• **TEXT SHOWN**
Small children go through a phase of thinking that if they can’t see you, then you can’t see them. That somehow, hiding their eyes makes them invisible. This is a function (I think) of their not having yet developed the cognitive ability to adopt the perspective of other people. After all, it requires fairly sophisticated mental processing to comprehend not just how you see others, but how others see you, from their own perspective, and which you must imaginatively adopt in order to understand. Once that is possible, however, it becomes obvious that just because your eyes are hidden, it doesn’t mean that the rest of you is. Hence why older children soon learn to play hide and seek in more sophisticated ways than their younger siblings.
But perhaps we never entirely grow out of this early belief that if we can’t see others, then they can’t see us. From where else grows the well-known, apparently universal, tendency to hide one’s face as a response to shame? We have all seen news footage of suspected criminals being bundled into police vans, surrounded by mobs of photojournalists and cameramen, heads concealed beneath a blanket or garment. Why bother with the charade? We all know whose face is being hidden, the identity of the accused. And they know that we know who they are. They also know that even if they can’t see us, we can see them. Yet there is something somehow comforting in being able to hide one’s face. We understand why they do it. We have all done it ourselves, albeit in (hopefully) less extreme circumstances.

• **DATA**
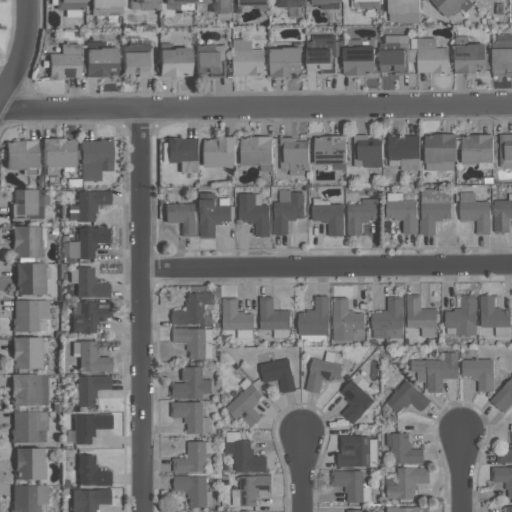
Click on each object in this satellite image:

• **WHAT YOU WILL DO**
In the passage on hiding one's face, what do suspected criminals in news footage conceal their heads beneath? The material can be left aside.

• **RESULT BELOW**
A blanket or garment.